EXCERPT TO READ –
►
Dave Mock developed a passion for Tri-Five Chevys when he was still a child and, not surprisingly, his first car was a 1955 two-door hardtop. He bought it in rough shape in 1968 and learned the ins and outs of body, paint, and interior work in getting it fixed up. A string of other Tri-Fives followed, including a 1955 sedan and a 1956 Bel Air, and Mock furthered his education putting one after another into show-winning condition. After learning how to make his cars beautiful he mastered the art of making them fast, beginning with a 1964 Nova SS that he turned into a street terror in the Milwaukee area.
Building cars remained a hobby and small, part-time business until 1974, when Mock was laid off from his job as an electrician’s apprentice. Within a few months he made the life-changing decision to open his own business: DM Conversions (DMC), which was initially focused on building custom vans but soon expanded to include a wide variety of other vehicles. Among them were vehicles modified for disabled people, custom sport utility vehicles, commercial truck builds, and of course, custom cars. Over the years, DMC secured contracts with Ford, Chevrolet, and Dodge to build custom vans, established a sales network throughout the country and by the turn of the millennium had built more than 15,000 vehicles. The good times couldn’t last forever however, and by the early 2000s the custom van business declined dramatically. DMC adjusted their focus accordingly, devoting the bulk of their time, energy, and skill to building custom cars rather than vans, trucks, and SUVs.
◄
GIVEN EXERCISE – In the passage about Dave Mock and DM Conversions, why did the company shift its main focus to building custom cars?

GIVEN INFORMATION –
►
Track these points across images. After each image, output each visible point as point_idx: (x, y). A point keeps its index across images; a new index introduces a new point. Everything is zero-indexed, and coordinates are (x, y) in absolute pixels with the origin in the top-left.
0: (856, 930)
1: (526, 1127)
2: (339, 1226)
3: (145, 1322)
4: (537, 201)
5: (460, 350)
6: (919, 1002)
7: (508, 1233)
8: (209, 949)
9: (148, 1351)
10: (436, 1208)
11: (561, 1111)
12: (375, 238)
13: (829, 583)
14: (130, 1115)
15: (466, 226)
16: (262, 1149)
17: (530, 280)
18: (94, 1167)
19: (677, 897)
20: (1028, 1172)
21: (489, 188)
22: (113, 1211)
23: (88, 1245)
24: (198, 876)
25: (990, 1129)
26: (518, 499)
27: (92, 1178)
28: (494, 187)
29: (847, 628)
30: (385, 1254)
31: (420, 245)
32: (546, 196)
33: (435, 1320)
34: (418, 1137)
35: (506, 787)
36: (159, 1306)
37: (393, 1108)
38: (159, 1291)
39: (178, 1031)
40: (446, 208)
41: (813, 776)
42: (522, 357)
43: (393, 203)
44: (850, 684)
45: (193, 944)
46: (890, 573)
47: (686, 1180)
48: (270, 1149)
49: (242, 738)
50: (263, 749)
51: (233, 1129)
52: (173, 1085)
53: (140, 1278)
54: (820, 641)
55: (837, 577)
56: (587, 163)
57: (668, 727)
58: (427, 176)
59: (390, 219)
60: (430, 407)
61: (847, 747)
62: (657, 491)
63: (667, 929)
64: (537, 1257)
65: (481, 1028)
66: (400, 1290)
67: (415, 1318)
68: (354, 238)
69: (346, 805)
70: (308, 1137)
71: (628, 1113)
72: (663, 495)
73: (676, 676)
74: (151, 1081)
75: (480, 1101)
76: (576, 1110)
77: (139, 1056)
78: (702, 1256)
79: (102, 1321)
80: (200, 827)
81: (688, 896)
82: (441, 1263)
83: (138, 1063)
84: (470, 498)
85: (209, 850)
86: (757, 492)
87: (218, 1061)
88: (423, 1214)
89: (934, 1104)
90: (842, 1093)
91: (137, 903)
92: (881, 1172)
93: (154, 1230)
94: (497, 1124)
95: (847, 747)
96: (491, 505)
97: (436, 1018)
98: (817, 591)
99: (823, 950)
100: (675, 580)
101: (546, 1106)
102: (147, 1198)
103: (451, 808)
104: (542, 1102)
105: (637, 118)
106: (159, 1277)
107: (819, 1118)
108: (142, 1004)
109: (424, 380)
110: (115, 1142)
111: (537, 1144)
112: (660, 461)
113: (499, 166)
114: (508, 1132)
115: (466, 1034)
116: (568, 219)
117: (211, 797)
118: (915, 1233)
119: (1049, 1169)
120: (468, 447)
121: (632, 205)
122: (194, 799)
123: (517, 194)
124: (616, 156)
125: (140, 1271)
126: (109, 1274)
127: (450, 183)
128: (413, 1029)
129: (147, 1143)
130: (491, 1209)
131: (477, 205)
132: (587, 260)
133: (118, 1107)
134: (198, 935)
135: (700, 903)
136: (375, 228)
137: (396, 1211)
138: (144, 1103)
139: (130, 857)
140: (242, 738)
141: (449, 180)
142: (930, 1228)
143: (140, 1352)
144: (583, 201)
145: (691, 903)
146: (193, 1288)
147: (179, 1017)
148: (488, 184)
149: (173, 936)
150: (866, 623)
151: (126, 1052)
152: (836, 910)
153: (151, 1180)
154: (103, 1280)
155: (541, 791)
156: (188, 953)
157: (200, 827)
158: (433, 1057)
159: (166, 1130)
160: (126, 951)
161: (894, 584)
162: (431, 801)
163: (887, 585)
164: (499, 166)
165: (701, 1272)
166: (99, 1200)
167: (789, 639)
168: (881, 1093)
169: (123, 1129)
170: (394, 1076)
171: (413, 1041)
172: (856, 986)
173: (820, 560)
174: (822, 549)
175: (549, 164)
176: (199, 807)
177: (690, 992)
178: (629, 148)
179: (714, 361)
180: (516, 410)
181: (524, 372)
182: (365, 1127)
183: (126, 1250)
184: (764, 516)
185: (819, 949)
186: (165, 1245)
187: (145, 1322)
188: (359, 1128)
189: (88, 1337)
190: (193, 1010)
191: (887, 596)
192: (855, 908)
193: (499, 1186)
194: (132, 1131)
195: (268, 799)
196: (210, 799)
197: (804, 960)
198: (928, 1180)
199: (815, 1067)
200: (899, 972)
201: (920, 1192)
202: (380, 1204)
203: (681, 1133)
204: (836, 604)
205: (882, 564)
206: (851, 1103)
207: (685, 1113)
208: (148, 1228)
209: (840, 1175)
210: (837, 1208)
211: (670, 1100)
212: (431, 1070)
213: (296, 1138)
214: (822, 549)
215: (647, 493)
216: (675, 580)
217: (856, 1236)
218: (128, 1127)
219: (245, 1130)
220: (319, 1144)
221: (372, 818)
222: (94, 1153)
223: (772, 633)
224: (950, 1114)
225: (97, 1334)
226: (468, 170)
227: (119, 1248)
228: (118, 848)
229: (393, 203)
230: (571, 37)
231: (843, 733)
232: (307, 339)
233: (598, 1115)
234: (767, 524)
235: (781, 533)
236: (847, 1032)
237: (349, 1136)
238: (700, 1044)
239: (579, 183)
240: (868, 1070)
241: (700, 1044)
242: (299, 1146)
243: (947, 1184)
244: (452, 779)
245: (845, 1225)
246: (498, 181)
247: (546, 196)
◄
TASK RESPONSE – By the early 2000s, the custom van business had declined dramatically. DMC adjusted its focus in response and devoted most of its time, energy, and skill to custom cars instead of vans, trucks, and SUVs.